Nothing before the line containing "КАЛЕНДАР ЗАПИСІВ" should appear; please restate that line and every later line word for word through the end of the listing.

☆ ☆ ☆

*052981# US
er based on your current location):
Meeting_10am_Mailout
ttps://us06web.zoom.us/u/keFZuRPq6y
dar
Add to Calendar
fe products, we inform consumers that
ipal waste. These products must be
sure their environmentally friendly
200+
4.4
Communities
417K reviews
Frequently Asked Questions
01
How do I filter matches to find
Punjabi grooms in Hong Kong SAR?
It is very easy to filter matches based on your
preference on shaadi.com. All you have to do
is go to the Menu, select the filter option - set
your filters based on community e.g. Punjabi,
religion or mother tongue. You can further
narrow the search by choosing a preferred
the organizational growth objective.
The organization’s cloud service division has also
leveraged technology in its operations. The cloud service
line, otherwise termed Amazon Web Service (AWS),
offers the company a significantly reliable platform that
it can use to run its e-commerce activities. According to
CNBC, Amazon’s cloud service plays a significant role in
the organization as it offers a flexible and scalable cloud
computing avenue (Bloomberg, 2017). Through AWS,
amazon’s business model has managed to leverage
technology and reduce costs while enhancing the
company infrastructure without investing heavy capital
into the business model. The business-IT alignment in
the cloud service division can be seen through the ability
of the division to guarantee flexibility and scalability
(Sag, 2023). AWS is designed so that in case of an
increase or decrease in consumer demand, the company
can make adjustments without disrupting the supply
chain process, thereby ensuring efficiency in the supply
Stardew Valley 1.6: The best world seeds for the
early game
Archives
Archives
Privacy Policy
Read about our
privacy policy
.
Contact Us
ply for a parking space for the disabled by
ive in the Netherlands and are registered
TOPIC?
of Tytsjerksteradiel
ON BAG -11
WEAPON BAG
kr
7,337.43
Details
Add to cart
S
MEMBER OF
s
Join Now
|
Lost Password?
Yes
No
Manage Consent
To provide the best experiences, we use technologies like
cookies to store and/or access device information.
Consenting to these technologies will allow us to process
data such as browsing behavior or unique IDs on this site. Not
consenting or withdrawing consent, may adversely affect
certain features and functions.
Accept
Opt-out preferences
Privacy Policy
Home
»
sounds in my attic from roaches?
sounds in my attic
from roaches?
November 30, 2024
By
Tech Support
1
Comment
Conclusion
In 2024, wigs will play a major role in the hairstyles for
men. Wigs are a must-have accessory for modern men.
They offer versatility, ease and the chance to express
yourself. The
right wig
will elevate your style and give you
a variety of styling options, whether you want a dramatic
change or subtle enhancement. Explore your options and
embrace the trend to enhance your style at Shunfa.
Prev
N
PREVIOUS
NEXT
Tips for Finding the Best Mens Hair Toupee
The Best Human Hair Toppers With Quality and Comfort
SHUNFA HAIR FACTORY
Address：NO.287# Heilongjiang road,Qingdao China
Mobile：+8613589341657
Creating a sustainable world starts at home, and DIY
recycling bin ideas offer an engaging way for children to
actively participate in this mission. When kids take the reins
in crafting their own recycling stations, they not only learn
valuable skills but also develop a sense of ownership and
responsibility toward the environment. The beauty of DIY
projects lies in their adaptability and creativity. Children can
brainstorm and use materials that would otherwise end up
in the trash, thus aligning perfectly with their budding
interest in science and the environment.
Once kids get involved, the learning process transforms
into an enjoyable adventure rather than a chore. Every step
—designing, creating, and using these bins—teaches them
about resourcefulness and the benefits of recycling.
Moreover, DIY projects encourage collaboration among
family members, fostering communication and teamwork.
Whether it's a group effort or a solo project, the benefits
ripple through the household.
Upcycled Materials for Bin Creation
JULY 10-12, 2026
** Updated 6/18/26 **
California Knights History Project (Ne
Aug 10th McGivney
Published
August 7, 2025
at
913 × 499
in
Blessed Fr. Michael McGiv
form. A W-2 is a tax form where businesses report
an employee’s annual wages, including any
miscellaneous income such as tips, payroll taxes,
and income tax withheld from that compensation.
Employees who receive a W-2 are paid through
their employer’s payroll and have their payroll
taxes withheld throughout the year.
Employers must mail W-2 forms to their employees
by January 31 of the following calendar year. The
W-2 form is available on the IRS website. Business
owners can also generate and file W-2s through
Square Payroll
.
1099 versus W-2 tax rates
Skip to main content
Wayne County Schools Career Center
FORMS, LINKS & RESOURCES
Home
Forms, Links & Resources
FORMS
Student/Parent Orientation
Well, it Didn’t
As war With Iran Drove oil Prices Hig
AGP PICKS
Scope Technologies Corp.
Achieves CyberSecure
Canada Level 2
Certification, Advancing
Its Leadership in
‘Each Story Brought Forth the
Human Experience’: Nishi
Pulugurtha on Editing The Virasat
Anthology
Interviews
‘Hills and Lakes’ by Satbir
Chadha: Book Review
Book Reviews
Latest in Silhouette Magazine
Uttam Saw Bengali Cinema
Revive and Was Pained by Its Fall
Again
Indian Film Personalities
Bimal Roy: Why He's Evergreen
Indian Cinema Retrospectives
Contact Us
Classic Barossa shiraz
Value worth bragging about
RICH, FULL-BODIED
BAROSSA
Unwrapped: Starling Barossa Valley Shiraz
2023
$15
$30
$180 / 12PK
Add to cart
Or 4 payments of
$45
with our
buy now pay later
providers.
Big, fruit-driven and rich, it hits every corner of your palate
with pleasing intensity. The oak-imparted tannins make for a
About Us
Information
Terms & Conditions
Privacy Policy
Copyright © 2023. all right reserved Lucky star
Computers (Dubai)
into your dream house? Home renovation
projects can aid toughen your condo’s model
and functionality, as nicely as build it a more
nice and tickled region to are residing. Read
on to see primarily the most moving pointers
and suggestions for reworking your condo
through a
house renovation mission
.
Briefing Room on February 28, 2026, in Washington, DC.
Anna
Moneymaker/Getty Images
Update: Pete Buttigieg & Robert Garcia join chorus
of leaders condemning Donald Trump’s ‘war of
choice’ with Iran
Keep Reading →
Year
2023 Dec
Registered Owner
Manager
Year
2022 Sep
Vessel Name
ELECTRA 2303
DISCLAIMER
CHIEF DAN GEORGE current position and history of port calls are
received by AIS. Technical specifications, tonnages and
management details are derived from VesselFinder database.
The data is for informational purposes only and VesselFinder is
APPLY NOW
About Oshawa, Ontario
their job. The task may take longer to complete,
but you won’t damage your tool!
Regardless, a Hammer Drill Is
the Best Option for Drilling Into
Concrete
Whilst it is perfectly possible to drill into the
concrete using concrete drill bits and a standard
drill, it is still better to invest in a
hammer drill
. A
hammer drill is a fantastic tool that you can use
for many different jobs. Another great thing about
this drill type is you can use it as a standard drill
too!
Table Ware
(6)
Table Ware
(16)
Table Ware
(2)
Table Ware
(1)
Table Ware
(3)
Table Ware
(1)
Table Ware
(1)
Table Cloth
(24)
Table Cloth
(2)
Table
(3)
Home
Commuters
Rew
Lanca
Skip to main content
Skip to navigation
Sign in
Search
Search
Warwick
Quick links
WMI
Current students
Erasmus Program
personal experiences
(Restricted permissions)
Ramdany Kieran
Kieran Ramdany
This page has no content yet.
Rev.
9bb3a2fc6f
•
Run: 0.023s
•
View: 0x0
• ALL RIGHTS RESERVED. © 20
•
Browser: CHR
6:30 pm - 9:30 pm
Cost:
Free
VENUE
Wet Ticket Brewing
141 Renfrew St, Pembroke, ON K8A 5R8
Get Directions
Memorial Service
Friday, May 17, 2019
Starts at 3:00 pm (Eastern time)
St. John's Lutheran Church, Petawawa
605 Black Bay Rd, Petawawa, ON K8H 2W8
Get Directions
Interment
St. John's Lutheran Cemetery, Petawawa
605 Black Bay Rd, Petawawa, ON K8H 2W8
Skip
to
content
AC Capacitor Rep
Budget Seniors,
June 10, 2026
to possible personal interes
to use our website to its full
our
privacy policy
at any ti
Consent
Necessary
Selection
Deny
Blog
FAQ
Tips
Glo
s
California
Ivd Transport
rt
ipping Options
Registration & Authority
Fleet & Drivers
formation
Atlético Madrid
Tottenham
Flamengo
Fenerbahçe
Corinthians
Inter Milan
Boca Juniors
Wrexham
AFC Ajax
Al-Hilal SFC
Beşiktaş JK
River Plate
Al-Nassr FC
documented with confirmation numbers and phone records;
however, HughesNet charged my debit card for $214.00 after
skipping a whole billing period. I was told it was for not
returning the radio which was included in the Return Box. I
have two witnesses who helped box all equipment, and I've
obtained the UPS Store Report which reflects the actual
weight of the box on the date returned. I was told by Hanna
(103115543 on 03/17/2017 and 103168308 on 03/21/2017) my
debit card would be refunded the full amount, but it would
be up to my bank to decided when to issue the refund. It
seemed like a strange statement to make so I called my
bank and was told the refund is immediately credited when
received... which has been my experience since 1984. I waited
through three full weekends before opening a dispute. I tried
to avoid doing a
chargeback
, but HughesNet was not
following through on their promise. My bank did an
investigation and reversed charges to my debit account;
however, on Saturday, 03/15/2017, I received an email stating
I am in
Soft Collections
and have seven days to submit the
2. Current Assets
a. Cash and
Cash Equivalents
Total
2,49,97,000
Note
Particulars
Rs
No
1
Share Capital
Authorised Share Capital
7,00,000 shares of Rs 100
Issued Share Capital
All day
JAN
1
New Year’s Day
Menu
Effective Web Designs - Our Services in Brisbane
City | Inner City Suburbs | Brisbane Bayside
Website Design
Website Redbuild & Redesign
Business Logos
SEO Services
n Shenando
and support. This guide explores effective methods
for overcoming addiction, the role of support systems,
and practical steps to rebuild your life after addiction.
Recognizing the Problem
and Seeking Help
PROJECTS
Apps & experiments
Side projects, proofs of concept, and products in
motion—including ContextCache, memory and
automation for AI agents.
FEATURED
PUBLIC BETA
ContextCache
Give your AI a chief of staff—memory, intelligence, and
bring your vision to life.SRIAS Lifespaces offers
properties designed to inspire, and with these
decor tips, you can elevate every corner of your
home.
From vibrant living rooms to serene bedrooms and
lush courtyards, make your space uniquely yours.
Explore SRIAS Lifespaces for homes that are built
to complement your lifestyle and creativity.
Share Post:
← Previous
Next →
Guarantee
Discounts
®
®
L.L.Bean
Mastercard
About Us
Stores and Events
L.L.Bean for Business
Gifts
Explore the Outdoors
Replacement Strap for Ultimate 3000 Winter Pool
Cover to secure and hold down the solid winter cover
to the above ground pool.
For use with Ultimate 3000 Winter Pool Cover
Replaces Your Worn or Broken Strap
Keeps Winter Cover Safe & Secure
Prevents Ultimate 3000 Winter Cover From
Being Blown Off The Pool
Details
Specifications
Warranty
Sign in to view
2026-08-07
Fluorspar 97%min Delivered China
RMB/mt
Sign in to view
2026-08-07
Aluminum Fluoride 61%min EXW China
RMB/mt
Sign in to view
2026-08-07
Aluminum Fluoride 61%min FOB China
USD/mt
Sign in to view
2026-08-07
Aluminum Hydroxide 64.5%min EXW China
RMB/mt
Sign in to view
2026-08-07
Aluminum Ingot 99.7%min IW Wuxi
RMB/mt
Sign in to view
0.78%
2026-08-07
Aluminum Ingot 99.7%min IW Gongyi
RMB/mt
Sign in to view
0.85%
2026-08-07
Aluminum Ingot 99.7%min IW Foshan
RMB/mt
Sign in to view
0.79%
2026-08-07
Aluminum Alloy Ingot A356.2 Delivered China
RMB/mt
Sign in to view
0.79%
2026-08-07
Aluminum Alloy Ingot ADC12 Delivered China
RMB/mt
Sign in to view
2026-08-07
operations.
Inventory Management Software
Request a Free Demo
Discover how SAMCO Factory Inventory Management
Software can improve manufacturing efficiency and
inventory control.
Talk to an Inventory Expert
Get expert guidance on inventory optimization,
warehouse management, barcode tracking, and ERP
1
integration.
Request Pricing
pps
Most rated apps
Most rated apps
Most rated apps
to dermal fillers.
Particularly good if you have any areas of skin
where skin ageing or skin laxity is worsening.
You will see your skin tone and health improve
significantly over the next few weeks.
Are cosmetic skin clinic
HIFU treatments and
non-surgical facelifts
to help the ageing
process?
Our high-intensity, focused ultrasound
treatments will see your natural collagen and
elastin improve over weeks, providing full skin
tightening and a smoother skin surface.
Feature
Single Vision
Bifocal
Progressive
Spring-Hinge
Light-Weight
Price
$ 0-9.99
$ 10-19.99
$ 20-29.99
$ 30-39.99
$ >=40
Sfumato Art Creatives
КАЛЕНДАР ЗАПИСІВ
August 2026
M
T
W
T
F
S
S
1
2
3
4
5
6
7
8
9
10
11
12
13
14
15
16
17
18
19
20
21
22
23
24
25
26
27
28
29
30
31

☆ ☆ ☆

▶ **The completed task**
КАЛЕНДАР ЗАПИСІВ
August 2026
M
T
W
T
F
S
S
1
2
3
4
5
6
7
8
9
10
11
12
13
14
15
16
17
18
19
20
21
22
23
24
25
26
27
28
29
30
31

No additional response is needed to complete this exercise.